APPLY WHAT YOU READ —
1. Answer these questions from the article on innovative journalism cases in Latin America:
(a) How many Latin American countries do the journalists united by #CONNECTASHub come from?
(b) Who is the executive director of the News Product Alliance?
(c) What system does Visión Latina use to identify outstanding figures in the local political sector?
2. Carry the article on innovative journalism cases in Latin America forward from its last paragraph.

PROVIDED TEXT —

++++++

How successful cases explore digital transformation to enable new journalistic products


Journalists, directors and editors from various news outlets in Latin America gathered in the panel “Lessons and innovative cases,” at the 15th Ibero-American Colloquium on Digital Journalism, to present success stories that link technological tools to good practices in the profession. Some themes in common among the strategies are the desire to win back an audience that is increasingly skeptical of the media and to enable products that explore digital transformation.

For Pulzo, from Colombia, a way to get closer to audiences was to form alliances with regional news outlets, influencers and bloggers, who are paid to have their content published, after a process of SEO optimization, choice of tags and audience segmentation.

“There is a lack of trust in the media, especially among young people. They don’t believe in institutions, they don’t believe in those who have money, they don’t believe in those who have success in some way, because they don’t know how they managed to get there,” Pulzo’s CEO, Hernando Paniagua, said. “The audience has an enormous desire for humanization. That’s why influencers are gaining a lot of space in media. People who probably didn’t have a journalistic training, but they show their faces, say their names and have very interesting stories, and have a lot larger audience.”

Collaboration between professionals from different regions, but on a continental level, is also the hallmark of CONNECTAS, creator of #CONNECTASHub, which unites journalists from 19 Latin American countries for a process of collective construction. According to its founder and director, Carlos Eduardo Huertas, the structure of the work is based on four principles: fraternity, solidarity, identity, and journalistic partnership.

“The idea is to invert the membership or subscription model. We should not create an expectation of ‘what do I get [from the audience],?’ but rather create a commitment of ‘what do I give [to the audience]?’ This creates a totally different dynamic,” Huertas said.

To generate quality information and create a profitable product, it is necessary to combine technology and business development and strategy and focus on the audience, with design and user experience, without neglecting good journalism. That’s what the News Product Alliance is based on, according to the project’s executive director, Felicitas Carrique.

“One solution for products is to think and make strategic decisions faster and in a methodological and systematic way, limiting the possibility of error and learning quickly. It is about changing the way we see the problems and challenges we face,” Carrique said.

Another innovative product that stands out in the region, Visión Latina, by Grupo Octubre, from Argentina, uses artificial intelligence to elevate Latin America to a leading role. The idea of the project is to create a knowledge base through a facial recognition system that identifies outstanding figures in the local political sector.

“On the one hand, we want to make the group’s digital assets available, so that they can be consumed and sold with technology. At the same time, we want to make technology available that allows the rest of the media in Latin America to publish content and have an automatic detection of personalities,” Mariano Blejman, director of Grupo Octubre, said.

++++++

EXCERPTED RECORDS —

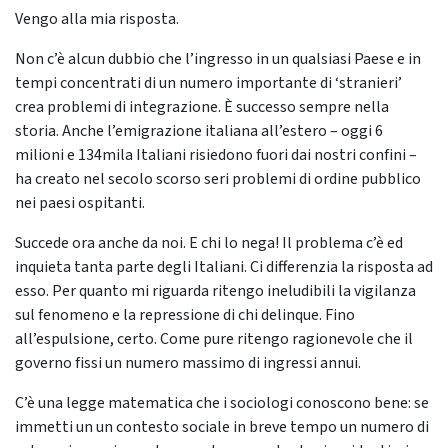
Vengo alla mia risposta.
Non c’è alcun dubbio che l’ingresso in un qualsiasi Paese e in
tempi concentrati di un numero importante di ‘stranieri’
crea problemi di integrazione. È successo sempre nella
storia. Anche l’emigrazione italiana all’estero – oggi 6
milioni e 134mila Italiani risiedono fuori dai nostri confini –
ha creato nel secolo scorso seri problemi di ordine pubblico
nei paesi ospitanti.
Succede ora anche da noi. E chi lo nega! Il problema c’è ed
inquieta tanta parte degli Italiani. Ci differenzia la risposta ad
esso. Per quanto mi riguarda ritengo ineludibili la vigilanza
sul fenomeno e la repressione di chi delinque. Fino
all’espulsione, certo. Come pure ritengo ragionevole che il
governo fissi un numero massimo di ingressi annui.
C’è una legge matematica che i sociologi conoscono bene: se
immetti un un contesto sociale in breve tempo un numero di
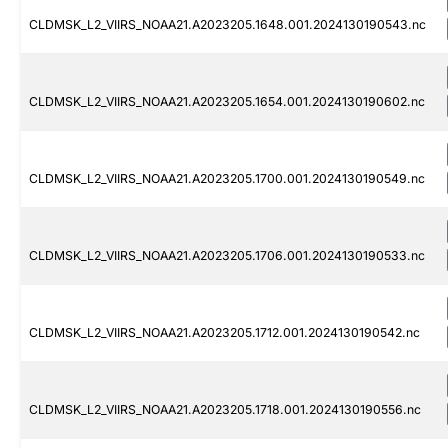
CLDMSK_L2_VIIRS_NOAA21.A2023205.1648.001.2024130190543.nc
CLDMSK_L2_VIIRS_NOAA21.A2023205.1654.001.2024130190602.nc
CLDMSK_L2_VIIRS_NOAA21.A2023205.1700.001.2024130190549.nc
CLDMSK_L2_VIIRS_NOAA21.A2023205.1706.001.2024130190533.nc
CLDMSK_L2_VIIRS_NOAA21.A2023205.1712.001.2024130190542.nc
CLDMSK_L2_VIIRS_NOAA21.A2023205.1718.001.2024130190556.nc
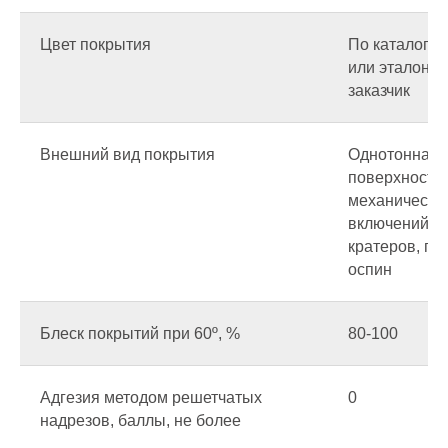
Цвет покрытия
По каталогу 
или эталону
заказчик
Внешний вид покрытия
Однотонная
Каталог
поверхность 
механически
включений,
кратеров, пор
Основа
оспин
краски
Блеск покрытий при 60º, %
80-100
Полиэфирные
Эпоксидно-полиэфирные
Адгезия методом решетчатых
0
надрезов, баллы, не более
Эпоксидные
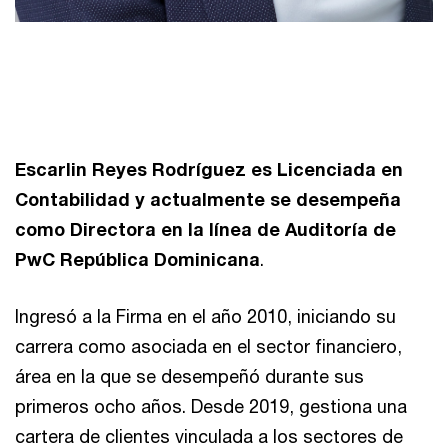
Escarlin Reyes Rodríguez es Licenciada en
Contabilidad y actualmente se desempeña
como Directora en la línea de Auditoría de
PwC República Dominicana
.
Ingresó a la Firma en el año 2010, iniciando su
carrera como asociada en el sector financiero,
área en la que se desempeñó durante sus
primeros ocho años. Desde 2019, gestiona una
cartera de clientes vinculada a los sectores de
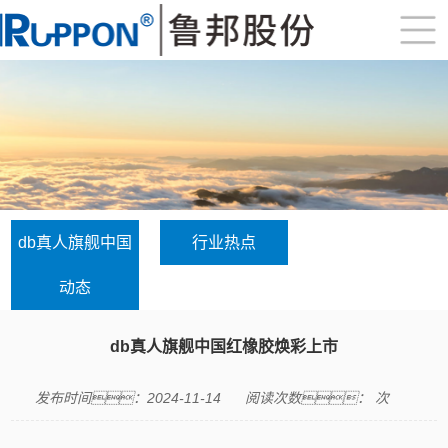
db真人旗舰中国
行业热点
动态
db真人旗舰中国红橡胶焕彩上市
发布时间：2024-11-14
阅读次数：
次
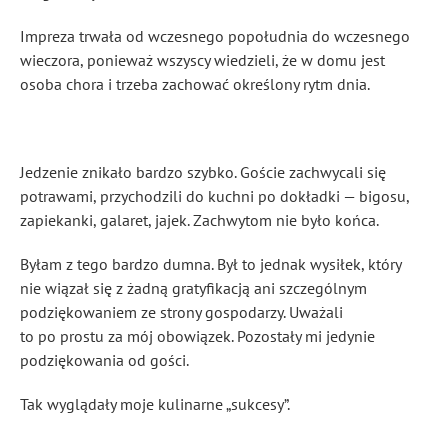
Impreza trwała od wczesnego popołudnia do wczesnego
wieczora, ponieważ wszyscy wiedzieli, że w domu jest
osoba chora i trzeba zachować określony rytm dnia.
Jedzenie znikało bardzo szybko. Goście zachwycali się
potrawami, przychodzili do kuchni po dokładki — bigosu,
zapiekanki, galaret, jajek. Zachwytom nie było końca.
Byłam z tego bardzo dumna. Był to jednak wysiłek, który
nie wiązał się z żadną gratyfikacją ani szczególnym
podziękowaniem ze strony gospodarzy. Uważali
to po prostu za mój obowiązek. Pozostały mi jedynie
podziękowania od gości.
Tak wyglądały moje kulinarne „sukcesy”.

++++++

YOUR WRITTEN ANSWERS —
1.
(a) 19
(b) Felicitas Carrique
(c) A facial recognition system

2.
Before implementing a digital transformation in the media, however, it is necessary to conceive a concrete project, be it a restructuring or a specific convergence work, added Juan Simo, digital editor-at-large of Todo Noticias, from Argentina. In addition, he called out the need for major media outlets to regain clarity about the purpose of journalism, without the obligation to be “audience leaders” jeopardizing the work.

“The bond we have with the audience is essential. Sometimes membership and subscription are spoken of as opposite models, but what unites both, with their differences, is the emotional bond that audiences have with the journalistic products that we develop and the work that we do on a daily basis,” Simo said.

Diversity

Promoting greater space for diversity, equity and inclusion (DEI) also occupies a fundamental role among the objectives of innovative journalistic products. Journalist and coordinator of the Knight Center’s online course on the subject, Mariana Alvarado defended cultural change, starting with the mastery of the concept of “diversity,” which still confuses many journalists and editors across Latin America.

“When we talk about diversity, we are not just referring to having a gender perspective. The level of ignorance we have on this subject is impressive. We are trying to promote this idea, that we also refer to people with disabilities, the anti-racist agenda, migrations and all the minorities that we find in our countries. And these minorities, if added together, are the majority,” the journalist said.

Based on the still marked racial inequality in the continent, and more specifically in Brazil, UOL developed the Origins Project, a special project that used DNA tests to trace the ancestry of 20 Black Brazilian personalities. The project won awards such as the best journalistic work in digital journalism, by the National Council of the Public Ministry in Brazil, and the design excellence in the social issues category, by the Society for News Design (SND).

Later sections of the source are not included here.